Hello everyone,
I’m porting my code to run on gpus using openacc. I’ve been given access to a virtual server using nvidia A40-Q8 graphics card, I’ve installed the hpc sdk 24.1, compiled the openacc examples provided and tried unsuccessfully to run on the server.
The output I’m getting is:
make acc_f1_test
cd acc_f1; make build; make run; make clean
make[1]: Entering directory ‘/data/jcajas/ejemplosOACC/OpenACC/samples/acc_f1’
nvfortran -fast -Minfo -acc -o acc_f1.out acc_f1.f90
main:
25, Loop not fused: function call before adjacent loop
Generated vector simd code for the loop
28, Generating implicit copyin(a(1:n)) [if not already present]
Generating implicit copyout(r(1:n)) [if not already present]
29, Loop is parallelizable
Generating NVIDIA GPU code
29, !$acc loop gang, vector(128) ! blockidx%x threadidx%x
29, Loop not fused: no successor loop
Generated vector simd code for the loop
33, Generated vector simd code for the loop
38, Loop not vectorized/parallelized: contains call
make[1]: Leaving directory ‘/data/jcajas/ejemplosOACC/OpenACC/samples/acc_f1’
make[1]: Entering directory ‘/data/jcajas/ejemplosOACC/OpenACC/samples/acc_f1’
./acc_f1.out
Failing in Thread:1
Accelerator Fatal Error: call to cuCtxCreate returned error 801: Other
File: /data/jcajas/ejemplosOACC/OpenACC/samples/acc_f1/acc_f1.f90
Function: main
Line: 28make[1]: *** [Makefile:28: run] Error 1
make[1]: Leaving directory ‘/data/jcajas/ejemplosOACC/OpenACC/samples/acc_f1’
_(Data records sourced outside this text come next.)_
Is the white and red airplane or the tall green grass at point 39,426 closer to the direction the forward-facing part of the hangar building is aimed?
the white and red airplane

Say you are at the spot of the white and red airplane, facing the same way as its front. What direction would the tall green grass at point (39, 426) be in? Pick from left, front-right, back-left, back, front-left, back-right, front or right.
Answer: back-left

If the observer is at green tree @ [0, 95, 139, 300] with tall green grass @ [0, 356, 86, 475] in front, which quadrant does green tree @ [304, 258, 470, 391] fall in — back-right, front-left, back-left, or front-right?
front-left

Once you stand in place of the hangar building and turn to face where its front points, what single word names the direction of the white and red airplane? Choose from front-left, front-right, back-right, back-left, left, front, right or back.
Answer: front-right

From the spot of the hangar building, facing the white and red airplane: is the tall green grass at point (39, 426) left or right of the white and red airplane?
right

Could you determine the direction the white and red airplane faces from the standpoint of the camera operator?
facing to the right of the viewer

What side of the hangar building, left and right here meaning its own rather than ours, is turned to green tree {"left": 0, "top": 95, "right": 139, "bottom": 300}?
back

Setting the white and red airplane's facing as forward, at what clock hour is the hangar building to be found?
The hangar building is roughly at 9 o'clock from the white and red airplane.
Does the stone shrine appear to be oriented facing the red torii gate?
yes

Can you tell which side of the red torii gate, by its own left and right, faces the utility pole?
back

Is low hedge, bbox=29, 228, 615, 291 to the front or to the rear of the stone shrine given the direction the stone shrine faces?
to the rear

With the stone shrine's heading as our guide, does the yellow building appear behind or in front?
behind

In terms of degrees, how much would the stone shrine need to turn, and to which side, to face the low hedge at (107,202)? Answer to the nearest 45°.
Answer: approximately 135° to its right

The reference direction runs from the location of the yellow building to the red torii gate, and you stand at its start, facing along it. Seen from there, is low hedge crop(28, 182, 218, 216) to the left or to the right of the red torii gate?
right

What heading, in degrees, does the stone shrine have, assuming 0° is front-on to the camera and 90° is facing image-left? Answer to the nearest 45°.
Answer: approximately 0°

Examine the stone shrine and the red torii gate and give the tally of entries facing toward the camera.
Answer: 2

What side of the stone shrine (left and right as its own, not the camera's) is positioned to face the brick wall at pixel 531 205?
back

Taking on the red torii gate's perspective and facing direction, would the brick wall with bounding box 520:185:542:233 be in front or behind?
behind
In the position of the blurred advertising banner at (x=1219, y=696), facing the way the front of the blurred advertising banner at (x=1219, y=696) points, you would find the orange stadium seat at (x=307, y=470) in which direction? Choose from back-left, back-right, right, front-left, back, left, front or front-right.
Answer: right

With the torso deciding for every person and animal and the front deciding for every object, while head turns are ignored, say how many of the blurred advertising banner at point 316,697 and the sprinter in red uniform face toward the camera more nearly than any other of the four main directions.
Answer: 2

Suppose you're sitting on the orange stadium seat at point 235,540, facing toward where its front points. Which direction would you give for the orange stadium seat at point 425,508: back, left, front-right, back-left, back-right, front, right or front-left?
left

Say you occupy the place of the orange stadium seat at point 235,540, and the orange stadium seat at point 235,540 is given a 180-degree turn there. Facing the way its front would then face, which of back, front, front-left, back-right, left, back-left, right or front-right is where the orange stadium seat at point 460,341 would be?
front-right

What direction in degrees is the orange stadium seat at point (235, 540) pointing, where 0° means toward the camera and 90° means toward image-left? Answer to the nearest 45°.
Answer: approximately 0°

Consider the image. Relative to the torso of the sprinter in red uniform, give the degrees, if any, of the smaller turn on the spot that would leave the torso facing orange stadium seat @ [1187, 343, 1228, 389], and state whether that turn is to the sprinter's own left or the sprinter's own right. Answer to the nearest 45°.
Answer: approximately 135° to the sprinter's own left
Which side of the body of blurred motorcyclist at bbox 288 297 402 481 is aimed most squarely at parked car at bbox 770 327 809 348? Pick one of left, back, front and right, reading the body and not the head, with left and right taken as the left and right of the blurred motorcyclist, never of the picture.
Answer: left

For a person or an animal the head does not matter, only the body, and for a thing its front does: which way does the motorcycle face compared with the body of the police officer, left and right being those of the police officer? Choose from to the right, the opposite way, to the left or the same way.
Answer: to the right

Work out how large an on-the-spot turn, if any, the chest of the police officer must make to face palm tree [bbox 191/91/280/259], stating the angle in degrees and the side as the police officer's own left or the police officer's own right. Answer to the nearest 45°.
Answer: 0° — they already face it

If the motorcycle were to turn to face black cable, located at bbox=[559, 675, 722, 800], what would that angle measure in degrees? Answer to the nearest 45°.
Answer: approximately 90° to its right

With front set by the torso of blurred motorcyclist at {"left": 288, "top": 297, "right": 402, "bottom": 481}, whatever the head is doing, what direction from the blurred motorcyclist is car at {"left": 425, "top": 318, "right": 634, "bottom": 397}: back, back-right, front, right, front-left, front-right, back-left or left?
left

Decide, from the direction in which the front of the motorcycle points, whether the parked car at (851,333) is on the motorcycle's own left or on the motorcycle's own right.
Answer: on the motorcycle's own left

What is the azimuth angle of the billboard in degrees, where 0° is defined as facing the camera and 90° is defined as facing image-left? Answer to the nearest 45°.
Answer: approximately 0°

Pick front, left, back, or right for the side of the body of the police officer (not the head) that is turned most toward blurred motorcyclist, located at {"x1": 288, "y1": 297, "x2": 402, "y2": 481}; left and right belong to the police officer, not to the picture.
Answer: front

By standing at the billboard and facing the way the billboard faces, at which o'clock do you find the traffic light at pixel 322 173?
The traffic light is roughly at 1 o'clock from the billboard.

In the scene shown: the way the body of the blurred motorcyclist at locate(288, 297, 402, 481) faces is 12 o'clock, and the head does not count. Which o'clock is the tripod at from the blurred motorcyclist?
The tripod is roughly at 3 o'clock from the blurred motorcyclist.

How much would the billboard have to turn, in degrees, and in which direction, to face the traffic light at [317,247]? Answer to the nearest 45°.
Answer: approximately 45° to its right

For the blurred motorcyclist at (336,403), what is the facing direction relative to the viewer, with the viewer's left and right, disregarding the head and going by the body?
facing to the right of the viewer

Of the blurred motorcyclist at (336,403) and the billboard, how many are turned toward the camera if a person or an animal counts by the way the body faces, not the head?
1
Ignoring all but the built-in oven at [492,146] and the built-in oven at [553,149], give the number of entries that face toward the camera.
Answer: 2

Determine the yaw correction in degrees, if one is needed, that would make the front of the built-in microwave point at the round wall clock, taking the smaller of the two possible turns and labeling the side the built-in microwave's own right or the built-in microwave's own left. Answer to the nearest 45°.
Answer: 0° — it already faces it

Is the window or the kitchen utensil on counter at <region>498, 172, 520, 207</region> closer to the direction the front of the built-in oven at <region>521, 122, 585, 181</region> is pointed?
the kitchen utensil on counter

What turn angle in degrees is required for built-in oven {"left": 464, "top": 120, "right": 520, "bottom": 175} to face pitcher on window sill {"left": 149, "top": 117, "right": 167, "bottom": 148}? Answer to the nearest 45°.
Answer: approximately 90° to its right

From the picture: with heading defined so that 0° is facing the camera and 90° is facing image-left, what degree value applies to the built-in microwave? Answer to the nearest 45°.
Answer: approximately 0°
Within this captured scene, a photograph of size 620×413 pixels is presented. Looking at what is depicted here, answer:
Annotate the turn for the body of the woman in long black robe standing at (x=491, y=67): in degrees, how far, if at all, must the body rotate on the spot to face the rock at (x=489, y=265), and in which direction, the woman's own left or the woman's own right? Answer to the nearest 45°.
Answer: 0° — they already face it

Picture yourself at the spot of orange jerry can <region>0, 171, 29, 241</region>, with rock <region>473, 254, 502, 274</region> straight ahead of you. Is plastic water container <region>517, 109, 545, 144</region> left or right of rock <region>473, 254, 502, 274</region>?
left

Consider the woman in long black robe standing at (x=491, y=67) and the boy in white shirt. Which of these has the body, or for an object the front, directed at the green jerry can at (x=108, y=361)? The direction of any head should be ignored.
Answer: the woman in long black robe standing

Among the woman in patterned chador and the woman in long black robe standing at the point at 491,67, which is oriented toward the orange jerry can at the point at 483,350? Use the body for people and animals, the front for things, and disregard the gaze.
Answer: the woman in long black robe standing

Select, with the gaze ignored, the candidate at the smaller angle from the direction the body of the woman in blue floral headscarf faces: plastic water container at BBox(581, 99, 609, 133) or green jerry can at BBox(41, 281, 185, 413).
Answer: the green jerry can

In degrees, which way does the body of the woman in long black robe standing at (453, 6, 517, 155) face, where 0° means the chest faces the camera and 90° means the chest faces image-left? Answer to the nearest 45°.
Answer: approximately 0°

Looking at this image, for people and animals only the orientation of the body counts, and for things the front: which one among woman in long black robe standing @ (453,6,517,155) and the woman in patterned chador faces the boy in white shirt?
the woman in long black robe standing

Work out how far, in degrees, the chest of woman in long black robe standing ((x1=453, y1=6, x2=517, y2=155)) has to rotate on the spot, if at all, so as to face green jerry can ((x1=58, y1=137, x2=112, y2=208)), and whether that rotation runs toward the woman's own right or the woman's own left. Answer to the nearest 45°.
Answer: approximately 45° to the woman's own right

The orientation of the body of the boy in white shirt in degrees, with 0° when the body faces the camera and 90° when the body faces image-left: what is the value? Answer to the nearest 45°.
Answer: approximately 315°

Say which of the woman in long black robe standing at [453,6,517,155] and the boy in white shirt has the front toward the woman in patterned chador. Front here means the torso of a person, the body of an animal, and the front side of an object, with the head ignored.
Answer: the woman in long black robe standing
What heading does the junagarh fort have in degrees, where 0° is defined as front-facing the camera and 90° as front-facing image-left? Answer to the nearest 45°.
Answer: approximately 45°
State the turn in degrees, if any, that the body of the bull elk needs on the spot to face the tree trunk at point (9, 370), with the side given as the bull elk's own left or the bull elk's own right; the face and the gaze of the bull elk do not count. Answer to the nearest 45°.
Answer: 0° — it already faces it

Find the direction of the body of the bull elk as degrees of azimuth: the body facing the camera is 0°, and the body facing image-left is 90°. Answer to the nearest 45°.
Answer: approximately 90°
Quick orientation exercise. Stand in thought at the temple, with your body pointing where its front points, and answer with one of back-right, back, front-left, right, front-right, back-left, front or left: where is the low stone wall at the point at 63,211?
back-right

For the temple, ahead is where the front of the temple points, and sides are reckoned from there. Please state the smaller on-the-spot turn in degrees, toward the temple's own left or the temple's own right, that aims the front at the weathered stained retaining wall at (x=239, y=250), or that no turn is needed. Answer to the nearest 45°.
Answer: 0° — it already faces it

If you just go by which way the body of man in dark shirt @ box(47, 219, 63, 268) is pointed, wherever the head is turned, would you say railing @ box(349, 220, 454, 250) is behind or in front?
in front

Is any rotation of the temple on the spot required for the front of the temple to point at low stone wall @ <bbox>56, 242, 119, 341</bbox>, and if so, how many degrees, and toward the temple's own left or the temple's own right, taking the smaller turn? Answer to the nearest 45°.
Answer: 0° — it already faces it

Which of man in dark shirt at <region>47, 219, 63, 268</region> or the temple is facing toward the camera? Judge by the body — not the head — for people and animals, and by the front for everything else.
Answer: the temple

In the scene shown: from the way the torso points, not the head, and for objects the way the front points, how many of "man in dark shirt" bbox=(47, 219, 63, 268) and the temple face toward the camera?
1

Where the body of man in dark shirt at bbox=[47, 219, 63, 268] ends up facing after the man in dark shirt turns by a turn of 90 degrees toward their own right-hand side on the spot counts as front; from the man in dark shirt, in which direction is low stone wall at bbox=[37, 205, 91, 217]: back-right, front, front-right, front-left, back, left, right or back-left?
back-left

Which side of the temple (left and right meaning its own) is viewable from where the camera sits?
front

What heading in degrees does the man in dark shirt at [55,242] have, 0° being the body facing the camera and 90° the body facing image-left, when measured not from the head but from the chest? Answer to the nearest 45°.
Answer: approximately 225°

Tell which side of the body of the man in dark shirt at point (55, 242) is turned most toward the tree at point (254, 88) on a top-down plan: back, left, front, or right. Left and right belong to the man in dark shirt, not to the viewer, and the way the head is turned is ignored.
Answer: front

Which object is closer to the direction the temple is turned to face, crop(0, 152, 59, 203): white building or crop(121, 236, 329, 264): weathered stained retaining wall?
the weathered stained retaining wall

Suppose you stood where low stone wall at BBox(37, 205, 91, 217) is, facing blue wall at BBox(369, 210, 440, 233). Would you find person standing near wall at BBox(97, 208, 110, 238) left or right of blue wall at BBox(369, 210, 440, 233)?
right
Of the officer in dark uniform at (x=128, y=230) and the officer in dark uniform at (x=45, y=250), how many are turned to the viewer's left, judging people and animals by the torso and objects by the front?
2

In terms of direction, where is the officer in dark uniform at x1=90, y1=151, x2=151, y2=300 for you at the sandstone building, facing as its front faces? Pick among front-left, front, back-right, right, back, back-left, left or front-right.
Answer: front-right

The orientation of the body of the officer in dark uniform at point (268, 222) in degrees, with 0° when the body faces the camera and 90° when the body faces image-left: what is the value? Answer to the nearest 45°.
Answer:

make[1]: Entering directory ‘/data/jcajas/ejemplosOACC/OpenACC/samples/acc_f1’
Cleaning up…
make[1]: Leaving directory ‘/data/jcajas/ejemplosOACC/OpenACC/samples/acc_f1’
The output of nvaccelinfo is:
nvaccelinfo
CUDA Driver Version: 12020
NVRM version: NVIDIA UNIX x86_64 Kernel Module 535.183.01 Sun May 12 19:39:15 UTC 2024Device Number: 0
Device Name: NVIDIA A40-8Q
Device Revision Number: 8.6
Global Memory Size: 8266973184
Number of Multiprocessors: 84
Concurrent Copy and Execution: Yes
Total Constant Memory: 65536
Total Shared Memory per Block: 49152
Registers per Block: 65536
Warp Size: 32
Maximum Threads per Block: 1024
Maximum Block Dimensions: 1024, 1024, 64
Maximum Grid Dimensions: 2147483647 x 65535 x 65535
Maximum Memory Pitch: 2147483647B
Texture Alignment: 512B
Clock Rate: 1740 MHz
Execution Timeout: No
Integrated Device: No
Can Map Host Memory: Yes
Compute Mode: default
Concurrent Kernels: Yes
ECC Enabled: Yes
Memory Clock Rate: 7251 MHz
Memory Bus Width: 384 bits
L2 Cache Size: 6291456 bytes
Max Threads Per SMP: 1536
Async Engines: 2
Unified Addressing: Yes
Managed Memory: No
Preemption Supported: Yes
Cooperative Launch: Yes
Default Target: cc86
And the output of nvidia-smi is
nvidia-smi
Wed Nov 20 15:56:16 2024
±--------------------------------------------------------------------------------------+
| NVIDIA-SMI 535.183.01 Driver Version: 535.183.01 CUDA Version: 12.2 |
|-----------------------------------------±---------------------±---------------------+
| GPU Name Persistence-M | Bus-Id Disp.A | Volatile Uncorr. ECC |
| Fan Temp Perf Pwr:Usage/Cap | Memory-Usage | GPU-Util Compute M. |
| | | MIG M. |
|=========================================+======================+======================|
| 0 NVIDIA A40-8Q Off | 00000000:06:10.0 Off | 0 |
| N/A N/A P8 N/A / N/A | 0MiB / 8064MiB | 0% Default |
| | | Disabled |
±----------------------------------------±---------------------±---------------------+±--------------------------------------------------------------------------------------+
| Processes: |
| GPU GI CI PID Type Process name GPU Memory |
| ID ID Usage |
|=======================================================================================|
| No running processes found |
±--------------------------------------------------------------------------------------+
Does anyone have an idea of what is going on, and how to correct this issue?
Thanks in advance and best regards.
Juan Carlos